======== Task data ========
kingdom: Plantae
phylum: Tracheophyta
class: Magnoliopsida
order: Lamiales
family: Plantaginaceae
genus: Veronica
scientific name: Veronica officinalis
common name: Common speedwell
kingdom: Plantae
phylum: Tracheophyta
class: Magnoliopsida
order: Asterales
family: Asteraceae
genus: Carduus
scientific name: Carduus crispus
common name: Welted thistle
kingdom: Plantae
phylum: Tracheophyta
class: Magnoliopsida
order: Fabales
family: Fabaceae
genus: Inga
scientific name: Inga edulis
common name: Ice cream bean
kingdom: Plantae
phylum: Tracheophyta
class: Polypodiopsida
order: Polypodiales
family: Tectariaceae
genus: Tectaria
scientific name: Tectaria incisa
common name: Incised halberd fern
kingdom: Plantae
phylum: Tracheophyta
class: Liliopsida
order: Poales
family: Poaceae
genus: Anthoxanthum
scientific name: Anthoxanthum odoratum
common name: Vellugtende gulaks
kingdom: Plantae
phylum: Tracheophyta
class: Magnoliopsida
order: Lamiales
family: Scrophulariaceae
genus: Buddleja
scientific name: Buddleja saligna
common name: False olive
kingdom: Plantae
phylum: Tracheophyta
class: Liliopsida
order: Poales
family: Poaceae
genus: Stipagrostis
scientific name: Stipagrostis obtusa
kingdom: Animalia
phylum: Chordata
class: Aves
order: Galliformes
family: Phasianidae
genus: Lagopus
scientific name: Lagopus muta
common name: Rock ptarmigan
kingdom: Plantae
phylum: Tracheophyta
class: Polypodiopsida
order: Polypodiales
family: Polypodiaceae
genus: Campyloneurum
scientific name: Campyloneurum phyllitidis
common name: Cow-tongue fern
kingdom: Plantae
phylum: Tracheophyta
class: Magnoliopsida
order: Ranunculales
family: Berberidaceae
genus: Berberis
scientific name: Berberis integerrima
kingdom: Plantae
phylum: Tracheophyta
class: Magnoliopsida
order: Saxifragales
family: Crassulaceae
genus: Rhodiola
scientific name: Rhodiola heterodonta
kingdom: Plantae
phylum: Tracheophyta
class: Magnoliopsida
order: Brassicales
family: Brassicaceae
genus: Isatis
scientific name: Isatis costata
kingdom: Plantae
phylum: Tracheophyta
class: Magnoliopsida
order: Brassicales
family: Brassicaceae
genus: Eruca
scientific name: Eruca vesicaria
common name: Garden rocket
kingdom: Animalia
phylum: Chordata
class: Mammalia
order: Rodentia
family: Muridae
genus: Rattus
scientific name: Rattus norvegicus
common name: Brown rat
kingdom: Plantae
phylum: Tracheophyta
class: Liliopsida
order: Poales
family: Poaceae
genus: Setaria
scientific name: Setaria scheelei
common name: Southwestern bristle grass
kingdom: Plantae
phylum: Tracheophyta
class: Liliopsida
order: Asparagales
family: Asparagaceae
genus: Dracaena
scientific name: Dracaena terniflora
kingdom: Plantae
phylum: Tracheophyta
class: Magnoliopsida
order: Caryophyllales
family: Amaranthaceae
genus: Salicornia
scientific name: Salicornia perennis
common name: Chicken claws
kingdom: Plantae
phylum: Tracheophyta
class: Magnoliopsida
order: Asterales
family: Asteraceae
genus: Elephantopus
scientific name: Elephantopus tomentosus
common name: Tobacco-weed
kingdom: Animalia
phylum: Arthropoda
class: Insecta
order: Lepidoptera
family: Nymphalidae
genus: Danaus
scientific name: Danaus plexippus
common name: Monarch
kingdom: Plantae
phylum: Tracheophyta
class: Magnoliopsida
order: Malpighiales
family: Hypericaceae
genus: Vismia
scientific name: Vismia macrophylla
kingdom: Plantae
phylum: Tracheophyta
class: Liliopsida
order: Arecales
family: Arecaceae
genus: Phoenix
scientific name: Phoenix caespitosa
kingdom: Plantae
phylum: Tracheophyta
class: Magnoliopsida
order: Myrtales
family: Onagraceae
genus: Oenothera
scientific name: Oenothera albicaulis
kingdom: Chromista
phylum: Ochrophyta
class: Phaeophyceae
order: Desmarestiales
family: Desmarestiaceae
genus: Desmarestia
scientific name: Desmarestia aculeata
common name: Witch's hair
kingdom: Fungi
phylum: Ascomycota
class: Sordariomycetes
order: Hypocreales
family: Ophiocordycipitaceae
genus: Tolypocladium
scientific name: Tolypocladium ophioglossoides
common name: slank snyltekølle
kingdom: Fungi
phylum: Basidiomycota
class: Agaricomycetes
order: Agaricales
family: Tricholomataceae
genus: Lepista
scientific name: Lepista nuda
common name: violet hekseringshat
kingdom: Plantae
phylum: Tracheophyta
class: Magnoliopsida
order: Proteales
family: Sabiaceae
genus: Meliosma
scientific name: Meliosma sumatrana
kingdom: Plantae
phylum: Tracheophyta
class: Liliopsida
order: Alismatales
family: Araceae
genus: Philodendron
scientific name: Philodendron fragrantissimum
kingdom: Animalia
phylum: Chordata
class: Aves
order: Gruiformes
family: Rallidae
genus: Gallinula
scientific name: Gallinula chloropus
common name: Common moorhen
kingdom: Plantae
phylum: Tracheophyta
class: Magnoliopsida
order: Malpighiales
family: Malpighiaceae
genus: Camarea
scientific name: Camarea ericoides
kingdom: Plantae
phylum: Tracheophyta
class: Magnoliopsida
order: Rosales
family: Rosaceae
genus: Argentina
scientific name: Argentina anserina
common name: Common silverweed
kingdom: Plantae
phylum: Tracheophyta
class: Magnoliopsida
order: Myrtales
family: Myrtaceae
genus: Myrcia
========
Task directions:
Could you give the records above again, replacing every "common name" with "vernacular name" and leaving everything else unchanged?

Solution to this problem:
kingdom: Plantae
phylum: Tracheophyta
class: Magnoliopsida
order: Lamiales
family: Plantaginaceae
genus: Veronica
scientific name: Veronica officinalis
vernacular name: Common speedwell
kingdom: Plantae
phylum: Tracheophyta
class: Magnoliopsida
order: Asterales
family: Asteraceae
genus: Carduus
scientific name: Carduus crispus
vernacular name: Welted thistle
kingdom: Plantae
phylum: Tracheophyta
class: Magnoliopsida
order: Fabales
family: Fabaceae
genus: Inga
scientific name: Inga edulis
vernacular name: Ice cream bean
kingdom: Plantae
phylum: Tracheophyta
class: Polypodiopsida
order: Polypodiales
family: Tectariaceae
genus: Tectaria
scientific name: Tectaria incisa
vernacular name: Incised halberd fern
kingdom: Plantae
phylum: Tracheophyta
class: Liliopsida
order: Poales
family: Poaceae
genus: Anthoxanthum
scientific name: Anthoxanthum odoratum
vernacular name: Vellugtende gulaks
kingdom: Plantae
phylum: Tracheophyta
class: Magnoliopsida
order: Lamiales
family: Scrophulariaceae
genus: Buddleja
scientific name: Buddleja saligna
vernacular name: False olive
kingdom: Plantae
phylum: Tracheophyta
class: Liliopsida
order: Poales
family: Poaceae
genus: Stipagrostis
scientific name: Stipagrostis obtusa
kingdom: Animalia
phylum: Chordata
class: Aves
order: Galliformes
family: Phasianidae
genus: Lagopus
scientific name: Lagopus muta
vernacular name: Rock ptarmigan
kingdom: Plantae
phylum: Tracheophyta
class: Polypodiopsida
order: Polypodiales
family: Polypodiaceae
genus: Campyloneurum
scientific name: Campyloneurum phyllitidis
vernacular name: Cow-tongue fern
kingdom: Plantae
phylum: Tracheophyta
class: Magnoliopsida
order: Ranunculales
family: Berberidaceae
genus: Berberis
scientific name: Berberis integerrima
kingdom: Plantae
phylum: Tracheophyta
class: Magnoliopsida
order: Saxifragales
family: Crassulaceae
genus: Rhodiola
scientific name: Rhodiola heterodonta
kingdom: Plantae
phylum: Tracheophyta
class: Magnoliopsida
order: Brassicales
family: Brassicaceae
genus: Isatis
scientific name: Isatis costata
kingdom: Plantae
phylum: Tracheophyta
class: Magnoliopsida
order: Brassicales
family: Brassicaceae
genus: Eruca
scientific name: Eruca vesicaria
vernacular name: Garden rocket
kingdom: Animalia
phylum: Chordata
class: Mammalia
order: Rodentia
family: Muridae
genus: Rattus
scientific name: Rattus norvegicus
vernacular name: Brown rat
kingdom: Plantae
phylum: Tracheophyta
class: Liliopsida
order: Poales
family: Poaceae
genus: Setaria
scientific name: Setaria scheelei
vernacular name: Southwestern bristle grass
kingdom: Plantae
phylum: Tracheophyta
class: Liliopsida
order: Asparagales
family: Asparagaceae
genus: Dracaena
scientific name: Dracaena terniflora
kingdom: Plantae
phylum: Tracheophyta
class: Magnoliopsida
order: Caryophyllales
family: Amaranthaceae
genus: Salicornia
scientific name: Salicornia perennis
vernacular name: Chicken claws
kingdom: Plantae
phylum: Tracheophyta
class: Magnoliopsida
order: Asterales
family: Asteraceae
genus: Elephantopus
scientific name: Elephantopus tomentosus
vernacular name: Tobacco-weed
kingdom: Animalia
phylum: Arthropoda
class: Insecta
order: Lepidoptera
family: Nymphalidae
genus: Danaus
scientific name: Danaus plexippus
vernacular name: Monarch
kingdom: Plantae
phylum: Tracheophyta
class: Magnoliopsida
order: Malpighiales
family: Hypericaceae
genus: Vismia
scientific name: Vismia macrophylla
kingdom: Plantae
phylum: Tracheophyta
class: Liliopsida
order: Arecales
family: Arecaceae
genus: Phoenix
scientific name: Phoenix caespitosa
kingdom: Plantae
phylum: Tracheophyta
class: Magnoliopsida
order: Myrtales
family: Onagraceae
genus: Oenothera
scientific name: Oenothera albicaulis
kingdom: Chromista
phylum: Ochrophyta
class: Phaeophyceae
order: Desmarestiales
family: Desmarestiaceae
genus: Desmarestia
scientific name: Desmarestia aculeata
vernacular name: Witch's hair
kingdom: Fungi
phylum: Ascomycota
class: Sordariomycetes
order: Hypocreales
family: Ophiocordycipitaceae
genus: Tolypocladium
scientific name: Tolypocladium ophioglossoides
vernacular name: slank snyltekølle
kingdom: Fungi
phylum: Basidiomycota
class: Agaricomycetes
order: Agaricales
family: Tricholomataceae
genus: Lepista
scientific name: Lepista nuda
vernacular name: violet hekseringshat
kingdom: Plantae
phylum: Tracheophyta
class: Magnoliopsida
order: Proteales
family: Sabiaceae
genus: Meliosma
scientific name: Meliosma sumatrana
kingdom: Plantae
phylum: Tracheophyta
class: Liliopsida
order: Alismatales
family: Araceae
genus: Philodendron
scientific name: Philodendron fragrantissimum
kingdom: Animalia
phylum: Chordata
class: Aves
order: Gruiformes
family: Rallidae
genus: Gallinula
scientific name: Gallinula chloropus
vernacular name: Common moorhen
kingdom: Plantae
phylum: Tracheophyta
class: Magnoliopsida
order: Malpighiales
family: Malpighiaceae
genus: Camarea
scientific name: Camarea ericoides
kingdom: Plantae
phylum: Tracheophyta
class: Magnoliopsida
order: Rosales
family: Rosaceae
genus: Argentina
scientific name: Argentina anserina
vernacular name: Common silverweed
kingdom: Plantae
phylum: Tracheophyta
class: Magnoliopsida
order: Myrtales
family: Myrtaceae
genus: Myrcia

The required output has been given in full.